Primeiro ouvimos Carlos Pereira (presidente do Marítimo) a manifestar o seu desagrado perante as multidões nas praias. Afirmando que, perante essa situação, ia pedir público nos estádios. Agora também António Salvador veio a público falar sobre a situação”, referiu.

O comentador sublinha ainda que, apesar de a situação ser “demasiado complexa” para se tomar uma decisão, o facto de o festival do Avante se realizar, as celebrações religiosas e a reabertura dos espaços comerciais, poderá ser indicar alguma “discriminação”.

Já Nuno Dias mostrou-se cético em relação à possibilidade de começarmos a falar na reabertura dos estádios.

"É perigoso criar nos adeptos a expetativa de que vai haver público nos estádios", afirmou.

As eleições no Futebol Clube do Porto foram outro dos temas em destaque nesta edição do Mais Bastidores. Rui Pedro Braz considera que a grande notícia sobre o processo são as declarações de Pinto da Costa sobre uma eventual candidatura de Rui Moreira, presidente da Câmara Municipal do Porto.
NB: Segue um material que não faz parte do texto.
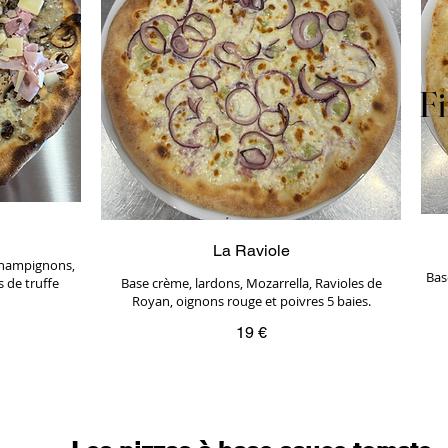
Fi
Fi
La Raviole
 champignons,
Bas
 de truffe
Base crème, lardons, Mozarrella, Ravioles de
Royan, oignons rouge et poivres 5 baies.
19 €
Jorge Nuno Pinto da Costa sempre disse que nunca iria apontar nenhum para o suceder, mas acaba de o fazer ao revelar que não se recandidatar caso Rui Moreira tivesse de avançar”, disse.

Questionado sobre se o atual presidente da câmara do Porto é unânime para suceder o histórico líder portista, Rui Pedro Braz lembrou que, neste momento, “nem Pinto da Costa é unânime no Porto".